*** Begin section ***

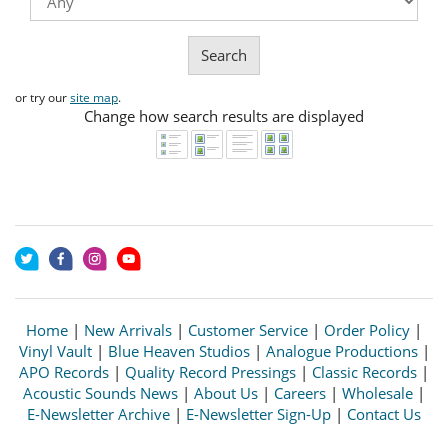
Search
or try our
site map
.
Change how search results are displayed
Home
|
New Arrivals
|
Customer Service
|
Order Policy
|
Vinyl Vault
|
Blue Heaven Studios
|
Analogue Productions
|
APO Records
|
Quality Record Pressings
|
Classic Records
|
Acoustic Sounds News
|
About Us
|
Careers
|
Wholesale
|
E-Newsletter Archive
|
E-Newsletter Sign-Up
|
Contact Us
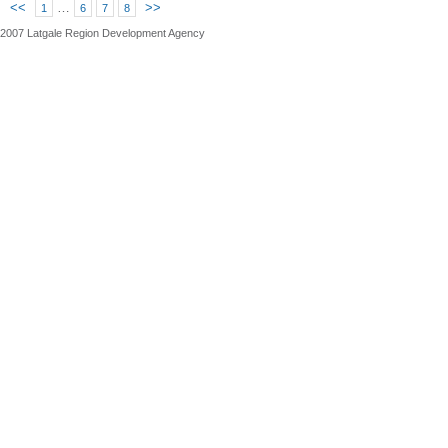
<<
…
>>
1
6
7
8
2007 Latgale Region Development Agency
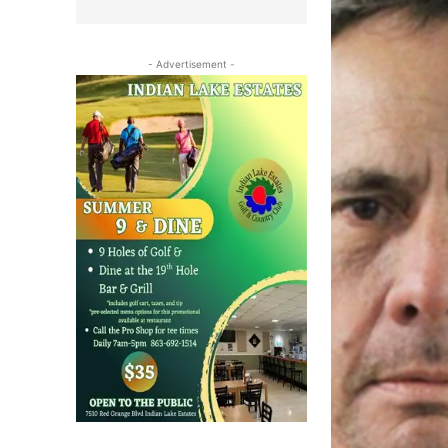
- Advertisement -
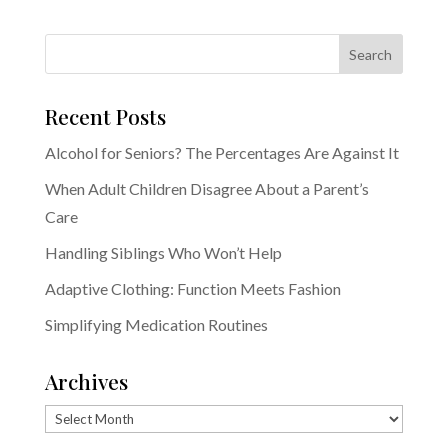
Recent Posts
Alcohol for Seniors? The Percentages Are Against It
When Adult Children Disagree About a Parent’s
Care
Handling Siblings Who Won’t Help
Adaptive Clothing: Function Meets Fashion
Simplifying Medication Routines
Archives
Archives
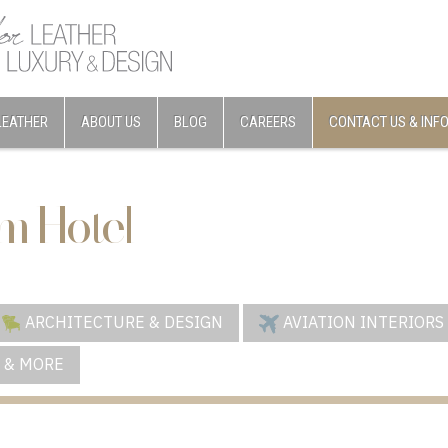
LEATHER
ABOUT US
BLOG
CAREERS
CONTACT US & INF
m Hotel
ARCHITECTURE & DESIGN
AVIATION INTERIORS
 & MORE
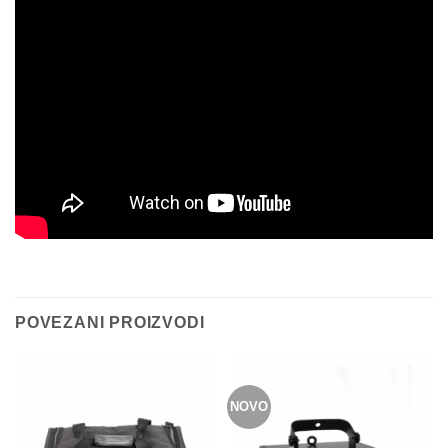
POVEZANI PROIZVODI
NOVO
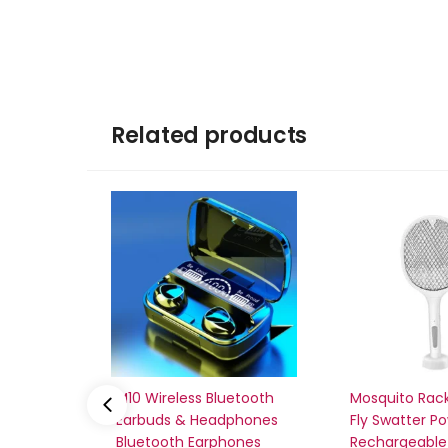
Related products
M10 Wireless Bluetooth
Mosquito Rack
Earbuds & Headphones
Fly Swatter P
Bluetooth Earphones
Rechargeable 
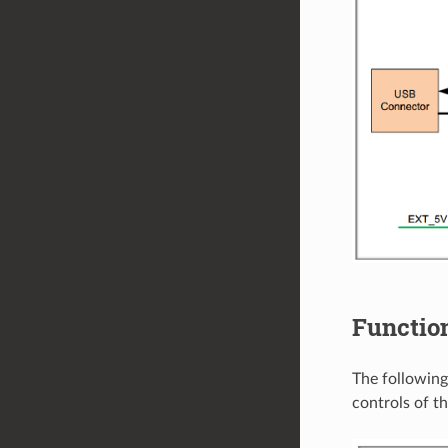
Function
The following
controls of 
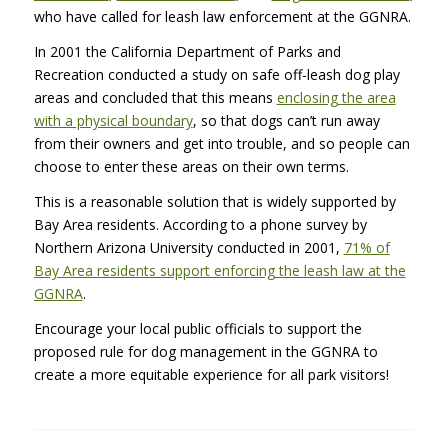
who have called for leash law enforcement at the
GGNRA
.
In 2001 the California Department of Parks and
Recreation conducted a study on safe off-leash dog play
areas and concluded that this means
enclosing the area
with a physical boundary
, so that dogs can’t run away
from their owners and get into trouble, and so people can
choose to enter these areas on their own terms.
This is a reasonable solution that is widely supported by
Bay Area residents. According to a phone survey by
Northern Arizona University conducted in 2001,
71% of
Bay Area residents support enforcing the leash law at the
GGNRA
.
Encourage your local public officials to support the
proposed rule for dog management in the
GGNRA
to
create a more equitable experience for all park visitors!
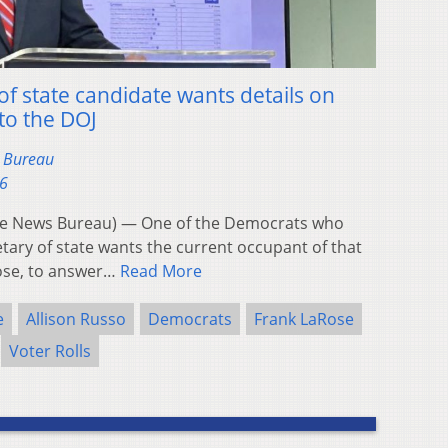
f state candidate wants details on
to the DOJ
s Bureau
26
e News Bureau) — One of the Democrats who
etary of state wants the current occupant of that
Rose, to answer…
Read More
e
Allison Russo
Democrats
Frank LaRose
Voter Rolls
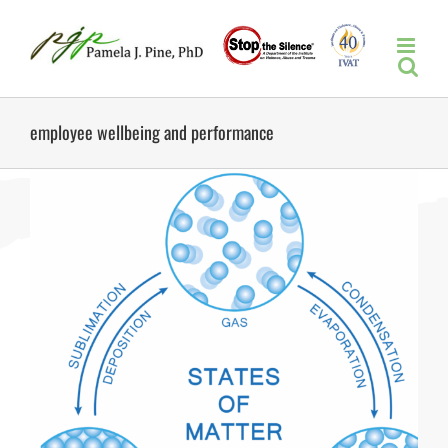
Skip
to
content
employee wellbeing and performance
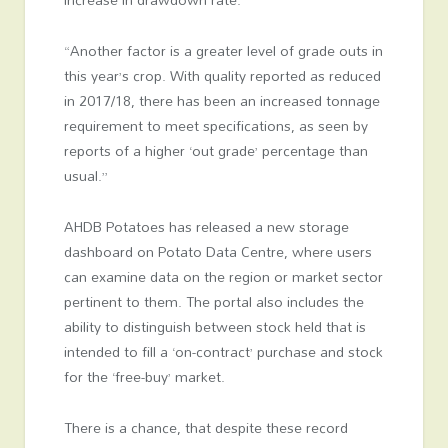
“Another factor is a greater level of grade outs in
this year’s crop. With quality reported as reduced
in 2017/18, there has been an increased tonnage
requirement to meet specifications, as seen by
reports of a higher ‘out grade’ percentage than
usual.”
AHDB Potatoes has released a new storage
dashboard on Potato Data Centre, where users
can examine data on the region or market sector
pertinent to them. The portal also includes the
ability to distinguish between stock held that is
intended to fill a ‘on-contract’ purchase and stock
for the ‘free-buy’ market.
There is a chance, that despite these record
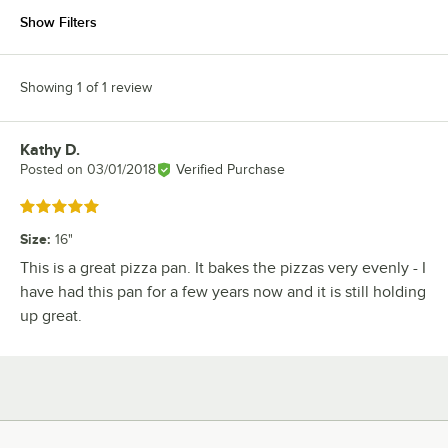
Show Filters
Showing 1 of 1 review
Kathy D.
Review by
Posted on
03/01/2018
Verified Purchase
Rated 5 out of 5 stars
Size
:
16"
This is a great pizza pan. It bakes the pizzas very evenly - I
have had this pan for a few years now and it is still holding
up great.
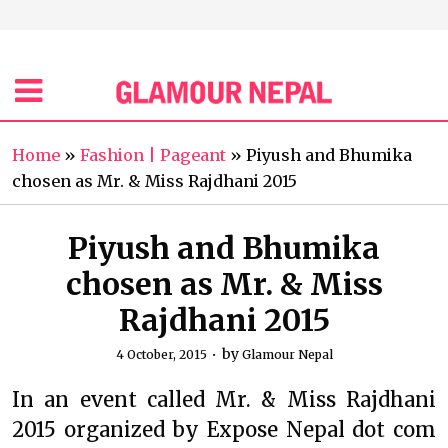
Home
»
Fashion | Pageant
»
Piyush and Bhumika
chosen as Mr. & Miss Rajdhani 2015
Piyush and Bhumika
chosen as Mr. & Miss
Rajdhani 2015
by
4 October, 2015
Glamour Nepal
In an event called Mr. & Miss Rajdhani
2015 organized by Expose Nepal dot com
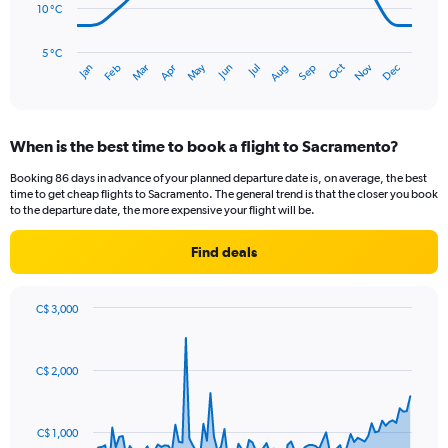
120.
10 °C
The
chart
has
5 °C
Oct
Dec
May
Nov
Jan
Apr
Jul
Mar
Jun
Sep
Feb
Aug
1
End
of
X
interactive
axis
chart
displaying
When is the best time to book a flight to Sacramento?
categories.
Range:
Booking 86 days in advance of your planned departure date is, on average, the best
14
time to get cheap flights to Sacramento. The general trend is that the closer you book
categories.
to the departure date, the more expensive your flight will be.
The
chart
Find deals
has
1
Y
C$ 3,000
axis
Chart
Chart
displaying
graphic.
with
values.
91
C$ 2,000
Range:
data
points.
5
to
The
25.
C$ 1,000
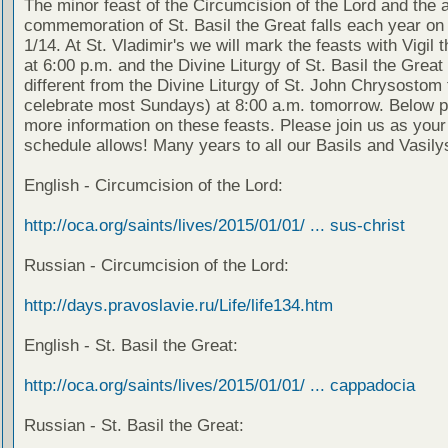
The minor feast of the Circumcision of the Lord and the 
commemoration of St. Basil the Great falls each year on
1/14. At St. Vladimir's we will mark the feasts with Vigil 
at 6:00 p.m. and the Divine Liturgy of St. Basil the Great 
different from the Divine Liturgy of St. John Chrysostom
celebrate most Sundays) at 8:00 a.m. tomorrow. Below p
more information on these feasts. Please join us as your
schedule allows! Many years to all our Basils and Vasily
English - Circumcision of the Lord:
http://oca.org/saints/lives/2015/01/01/ ... sus-christ
Russian - Circumcision of the Lord:
http://days.pravoslavie.ru/Life/life134.htm
English - St. Basil the Great:
http://oca.org/saints/lives/2015/01/01/ ... cappadocia
Russian - St. Basil the Great:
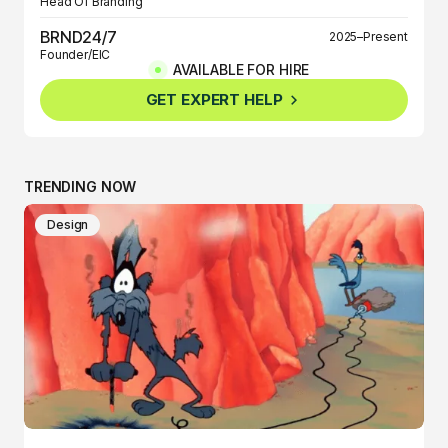
Head Of Branding
BRND24/7
2025–Present
Founder/EIC
AVAILABLE FOR HIRE
BRND360º
2025–Present
GET EXPERT HELP
Founder/EIC
TRENDING NOW
Design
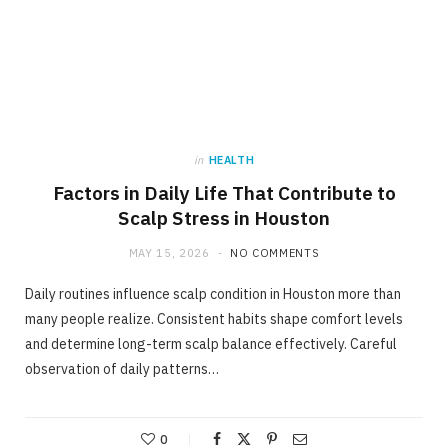
in
HEALTH
Factors in Daily Life That Contribute to
Scalp Stress in Houston
MAY 15, 2026
NO COMMENTS
Daily routines influence scalp condition in Houston more than
many people realize. Consistent habits shape comfort levels
and determine long-term scalp balance effectively. Careful
observation of daily patterns…
0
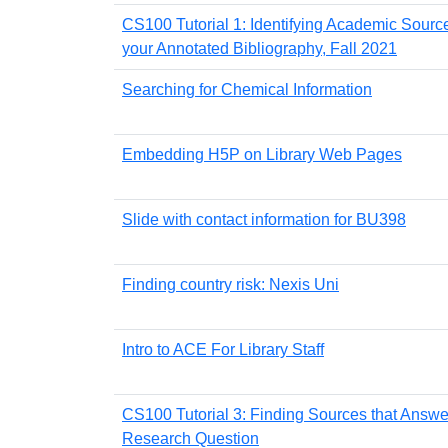
CS100 Tutorial 1: Identifying Academic Source
your Annotated Bibliography, Fall 2021
Searching for Chemical Information
Embedding H5P on Library Web Pages
Slide with contact information for BU398
Finding country risk: Nexis Uni
Intro to ACE For Library Staff
CS100 Tutorial 3: Finding Sources that Answe
Research Question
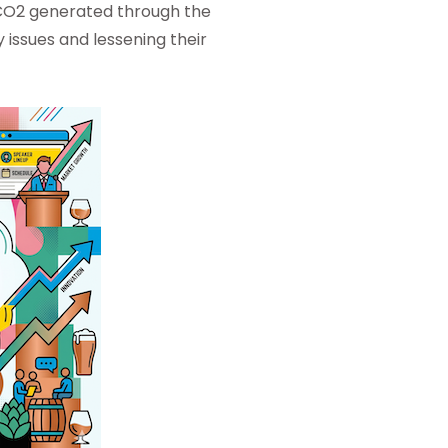
 CO2 generated through the
 issues and lessening their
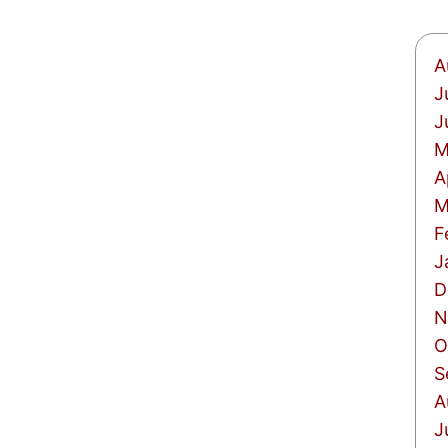
A
J
J
M
A
M
F
J
D
N
O
S
A
J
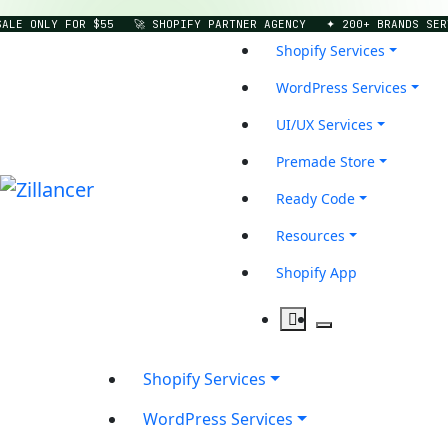
LE ONLY FOR $55
🚀 SHOPIFY PARTNER AGENCY
✦ 200+ BRANDS SERVE
Shopify Services
WordPress Services
UI/UX Services
Premade Store
Ready Code
Resources
Shopify App
Shopify Services
WordPress Services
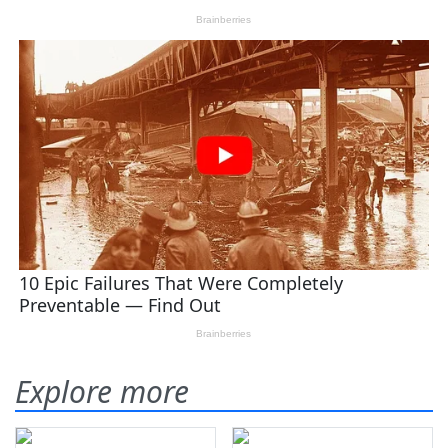
Explore more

*** End section ***

What you have to do. Read through the entries and copy each line in which "areas" appears.

Task answer.
areas and concluded that this means
choose to enter these areas on their own terms.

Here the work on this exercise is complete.